A more subtle approach, however, is to look at which teams have done best relative to their seedings. Such an analysis can tell us which teams raise their games come tournament time, compared to what their regular-season performance would have suggested. A team that comes into the NCAA tourney as a No. 16 national seed, for example, would be favored to win two matches, until becoming an underdog against the No. 1 seed. If the No. 16 team were instead to win four matches, it would receive a +2 difference score, reflecting the magnitude of its "overachievement" (that a team may have underperformed during the regular season would also be compatible with a positive difference score).

Conversely, a team that compiled a negative difference score (i.e., winning fewer matches than expected from the seeding) would suggest underachievement in the post-season.

Because weird things can happen in any given tournament -- witness this year's early exits by Nebraska, Washington, and Wisconsin -- I felt that aggregation over the past five years would be helpful.

The difference-score approach is not original to me. In the mid-1990s, I saw someone apply it to NCAA men’s basketball. Also, it follows the logic of the chi-square statistic, in terms of taking the difference between actual (observed) and expected counts. Let's start by going over how many matches a team is expected to win in the NCAA tournament, based on its seeding:

The No. 1 national seed is expected to win 6 matches, thus capturing the title...
The No. 2 national seed is expected to win 5 matches, thus making the final...
Seeds 3 and 4 are each expected to win 4 matches, thus getting to the Final Four...
Seeds 5-8 are each expected to win 3 matches, and...
Seeds 9-16 are each expected to win 2 matches.

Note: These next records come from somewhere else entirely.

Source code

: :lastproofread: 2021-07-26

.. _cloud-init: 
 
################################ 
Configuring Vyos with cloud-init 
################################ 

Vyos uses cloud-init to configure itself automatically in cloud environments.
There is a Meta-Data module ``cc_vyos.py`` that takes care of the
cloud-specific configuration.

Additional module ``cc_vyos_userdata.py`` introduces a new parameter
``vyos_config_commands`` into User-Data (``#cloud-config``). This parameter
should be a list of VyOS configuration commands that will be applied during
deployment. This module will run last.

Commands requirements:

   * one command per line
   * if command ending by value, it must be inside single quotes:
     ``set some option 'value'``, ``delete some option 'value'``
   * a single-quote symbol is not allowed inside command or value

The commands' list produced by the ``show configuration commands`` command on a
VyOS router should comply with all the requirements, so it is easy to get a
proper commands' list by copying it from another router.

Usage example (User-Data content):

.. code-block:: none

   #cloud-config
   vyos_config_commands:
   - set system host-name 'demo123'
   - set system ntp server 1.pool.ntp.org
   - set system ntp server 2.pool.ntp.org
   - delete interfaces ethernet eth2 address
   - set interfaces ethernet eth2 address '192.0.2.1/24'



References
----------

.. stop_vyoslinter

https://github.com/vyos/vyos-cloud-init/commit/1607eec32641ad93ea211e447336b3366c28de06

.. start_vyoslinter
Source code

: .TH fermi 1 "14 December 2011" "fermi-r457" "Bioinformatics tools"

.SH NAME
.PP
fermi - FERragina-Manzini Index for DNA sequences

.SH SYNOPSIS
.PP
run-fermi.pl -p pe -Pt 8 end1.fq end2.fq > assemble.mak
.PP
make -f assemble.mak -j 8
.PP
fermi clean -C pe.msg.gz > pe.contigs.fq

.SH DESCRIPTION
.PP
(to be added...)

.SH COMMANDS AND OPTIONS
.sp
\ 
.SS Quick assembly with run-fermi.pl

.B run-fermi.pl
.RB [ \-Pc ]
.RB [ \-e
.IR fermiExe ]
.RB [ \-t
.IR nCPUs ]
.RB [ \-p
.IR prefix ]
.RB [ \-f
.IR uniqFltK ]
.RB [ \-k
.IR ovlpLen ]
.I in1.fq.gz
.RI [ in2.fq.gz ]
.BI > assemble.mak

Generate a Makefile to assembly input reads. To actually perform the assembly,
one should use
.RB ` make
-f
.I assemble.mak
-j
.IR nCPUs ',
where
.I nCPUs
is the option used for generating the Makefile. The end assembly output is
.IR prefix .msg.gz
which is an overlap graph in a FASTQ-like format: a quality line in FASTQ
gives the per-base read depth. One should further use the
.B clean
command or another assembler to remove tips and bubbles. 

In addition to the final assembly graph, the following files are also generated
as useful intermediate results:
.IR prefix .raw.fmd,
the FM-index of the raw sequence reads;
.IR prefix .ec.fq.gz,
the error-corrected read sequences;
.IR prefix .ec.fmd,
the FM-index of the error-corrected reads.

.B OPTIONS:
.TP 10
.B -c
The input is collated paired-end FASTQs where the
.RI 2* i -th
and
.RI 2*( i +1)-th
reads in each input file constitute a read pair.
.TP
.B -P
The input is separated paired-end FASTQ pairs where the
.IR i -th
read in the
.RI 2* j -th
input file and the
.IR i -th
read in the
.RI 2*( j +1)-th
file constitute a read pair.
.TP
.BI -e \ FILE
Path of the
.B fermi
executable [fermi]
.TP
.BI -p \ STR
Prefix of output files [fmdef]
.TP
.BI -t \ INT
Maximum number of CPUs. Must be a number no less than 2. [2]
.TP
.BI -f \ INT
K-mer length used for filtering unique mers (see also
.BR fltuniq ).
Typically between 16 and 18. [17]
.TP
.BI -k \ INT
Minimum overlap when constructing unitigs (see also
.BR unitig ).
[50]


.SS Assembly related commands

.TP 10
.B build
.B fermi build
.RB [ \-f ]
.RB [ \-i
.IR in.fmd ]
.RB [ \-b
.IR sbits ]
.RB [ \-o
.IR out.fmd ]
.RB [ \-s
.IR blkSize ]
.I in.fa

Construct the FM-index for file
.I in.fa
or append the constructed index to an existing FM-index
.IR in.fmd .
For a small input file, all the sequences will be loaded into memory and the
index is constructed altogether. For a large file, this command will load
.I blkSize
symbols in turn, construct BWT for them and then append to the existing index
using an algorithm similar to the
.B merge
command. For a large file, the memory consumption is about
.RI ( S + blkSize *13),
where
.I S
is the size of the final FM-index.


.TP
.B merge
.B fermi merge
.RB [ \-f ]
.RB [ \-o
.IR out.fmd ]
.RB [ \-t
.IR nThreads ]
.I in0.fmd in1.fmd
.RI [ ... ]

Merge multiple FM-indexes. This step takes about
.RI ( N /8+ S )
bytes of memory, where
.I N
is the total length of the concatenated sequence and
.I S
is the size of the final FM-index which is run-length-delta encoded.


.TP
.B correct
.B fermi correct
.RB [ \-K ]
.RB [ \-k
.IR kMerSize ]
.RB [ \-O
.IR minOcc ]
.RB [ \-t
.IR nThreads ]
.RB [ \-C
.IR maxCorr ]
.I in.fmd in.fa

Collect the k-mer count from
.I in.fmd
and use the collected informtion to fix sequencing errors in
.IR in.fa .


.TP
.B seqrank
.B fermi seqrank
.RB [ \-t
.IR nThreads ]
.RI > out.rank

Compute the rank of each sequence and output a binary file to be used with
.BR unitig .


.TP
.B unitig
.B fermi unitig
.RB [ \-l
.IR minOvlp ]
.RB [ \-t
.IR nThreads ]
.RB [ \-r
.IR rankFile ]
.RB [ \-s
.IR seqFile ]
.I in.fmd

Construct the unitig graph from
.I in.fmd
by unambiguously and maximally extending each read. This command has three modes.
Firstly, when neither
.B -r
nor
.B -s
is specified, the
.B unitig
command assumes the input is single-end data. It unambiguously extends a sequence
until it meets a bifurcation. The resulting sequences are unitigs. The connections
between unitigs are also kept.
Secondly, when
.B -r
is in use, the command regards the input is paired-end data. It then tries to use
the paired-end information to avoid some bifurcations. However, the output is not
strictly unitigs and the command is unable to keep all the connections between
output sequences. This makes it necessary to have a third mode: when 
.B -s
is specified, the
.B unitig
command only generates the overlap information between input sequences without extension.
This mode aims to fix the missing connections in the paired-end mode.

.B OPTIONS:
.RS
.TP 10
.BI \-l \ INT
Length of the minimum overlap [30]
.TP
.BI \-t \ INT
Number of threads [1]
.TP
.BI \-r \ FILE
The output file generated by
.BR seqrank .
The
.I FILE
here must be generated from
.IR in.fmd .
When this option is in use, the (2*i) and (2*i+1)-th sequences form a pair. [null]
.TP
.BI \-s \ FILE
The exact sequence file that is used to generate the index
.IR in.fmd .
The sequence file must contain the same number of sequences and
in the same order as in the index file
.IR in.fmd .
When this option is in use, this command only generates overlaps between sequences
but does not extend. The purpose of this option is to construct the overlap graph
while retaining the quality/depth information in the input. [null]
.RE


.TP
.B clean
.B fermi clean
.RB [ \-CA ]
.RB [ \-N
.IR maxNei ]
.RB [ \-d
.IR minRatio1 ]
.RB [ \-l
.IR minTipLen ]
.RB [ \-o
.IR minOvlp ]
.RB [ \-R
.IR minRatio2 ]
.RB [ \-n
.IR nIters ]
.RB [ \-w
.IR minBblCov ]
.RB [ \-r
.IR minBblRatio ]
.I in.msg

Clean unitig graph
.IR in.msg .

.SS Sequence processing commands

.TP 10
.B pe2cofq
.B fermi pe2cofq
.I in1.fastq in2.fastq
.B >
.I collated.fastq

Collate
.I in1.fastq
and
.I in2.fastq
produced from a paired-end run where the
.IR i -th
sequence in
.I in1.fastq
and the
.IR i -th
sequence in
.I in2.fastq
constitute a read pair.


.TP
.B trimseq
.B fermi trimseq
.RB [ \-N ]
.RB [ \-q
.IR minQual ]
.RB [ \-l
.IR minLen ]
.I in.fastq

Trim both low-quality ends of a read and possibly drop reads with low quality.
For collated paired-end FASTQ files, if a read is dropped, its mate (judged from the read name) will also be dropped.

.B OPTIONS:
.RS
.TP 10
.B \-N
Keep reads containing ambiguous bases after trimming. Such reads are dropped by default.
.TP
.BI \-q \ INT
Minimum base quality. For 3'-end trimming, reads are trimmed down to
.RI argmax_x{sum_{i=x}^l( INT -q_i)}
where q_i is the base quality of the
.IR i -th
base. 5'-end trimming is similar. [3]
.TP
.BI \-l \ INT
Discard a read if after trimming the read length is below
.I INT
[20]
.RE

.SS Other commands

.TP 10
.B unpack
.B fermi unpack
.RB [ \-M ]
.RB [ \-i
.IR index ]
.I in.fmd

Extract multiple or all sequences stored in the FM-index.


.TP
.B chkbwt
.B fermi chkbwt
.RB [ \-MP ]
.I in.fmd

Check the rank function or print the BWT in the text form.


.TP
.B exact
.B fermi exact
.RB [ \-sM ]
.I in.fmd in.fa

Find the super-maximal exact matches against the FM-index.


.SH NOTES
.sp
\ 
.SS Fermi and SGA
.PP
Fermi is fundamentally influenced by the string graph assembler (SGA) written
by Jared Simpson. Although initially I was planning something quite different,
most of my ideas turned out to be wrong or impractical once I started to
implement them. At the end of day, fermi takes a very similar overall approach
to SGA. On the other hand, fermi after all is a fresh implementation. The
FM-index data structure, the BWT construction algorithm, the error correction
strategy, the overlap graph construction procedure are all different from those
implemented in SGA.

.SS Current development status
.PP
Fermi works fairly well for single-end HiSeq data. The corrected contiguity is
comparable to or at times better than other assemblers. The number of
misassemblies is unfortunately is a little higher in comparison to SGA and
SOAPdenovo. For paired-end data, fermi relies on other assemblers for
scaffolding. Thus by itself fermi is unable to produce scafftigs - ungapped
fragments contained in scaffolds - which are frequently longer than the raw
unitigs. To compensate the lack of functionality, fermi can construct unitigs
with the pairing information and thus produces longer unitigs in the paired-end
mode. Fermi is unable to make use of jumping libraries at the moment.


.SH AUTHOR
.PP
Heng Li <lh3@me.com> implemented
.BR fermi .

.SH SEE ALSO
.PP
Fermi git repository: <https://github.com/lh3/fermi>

(If seeding were done down to No. 32, we would know who was expected to win 1 match and who was expected to win none.)

The following figure -- which you make click to enlarge -- summarizes how different schools have fared under this metric, during the past five years (limited to schools that have been seeded at least three times in this period).

As with any statistical analysis, some cautions are in order in interpreting this one:

*Unseeded teams that have had great runs -- such as Santa Clara making the 2005 Final Four -- are not depicted in the chart.

*Teams are, in a sense, "penalized" in these analyses for receiving high seeds. In any given year, the No. 1 national seed cannot exceed its expected number of wins (6), and can only break even, at best. A measurement system that appears to impose an artificial constraint on how high something can be rated is knows as a “ceiling effect.”

No team has faced this situation in recent years any more than Nebraska; the Cornhuskers have received three national No. 1 seedings plus a No. 2 during the five-year span, thus making it impossible or nearly impossible for them to exceed their expected number of wins. On the other hand, there was a lot of room for Nebraska to win fewer matches than expected in a given year. Thus, even with a national championship and national runner-up finish during the years examined, the Huskers still finished with an aggregate minus-6 value. Such a result should be looked at in context and taken with a grain of salt (or in the case of Nebraska corn, with a pat of butter).

To provide some context, I have listed teams' average seedings over the past five years. One suggestion is to compare “+/-” values of teams with similar average seedings. As shown in the top panel of the figure, three teams that have been dealt similar seedings over the five years are USC, Washington, and Hawaii (all of whose average seeds are between 6.2 and 7.0). Clearly, the Huskies have done the best from their starting positions in the field, and the Rainbow Wahine, the worst.

The small sample sizes are another reason for caution, but a five-year window is still preferable to a one-year snapshot.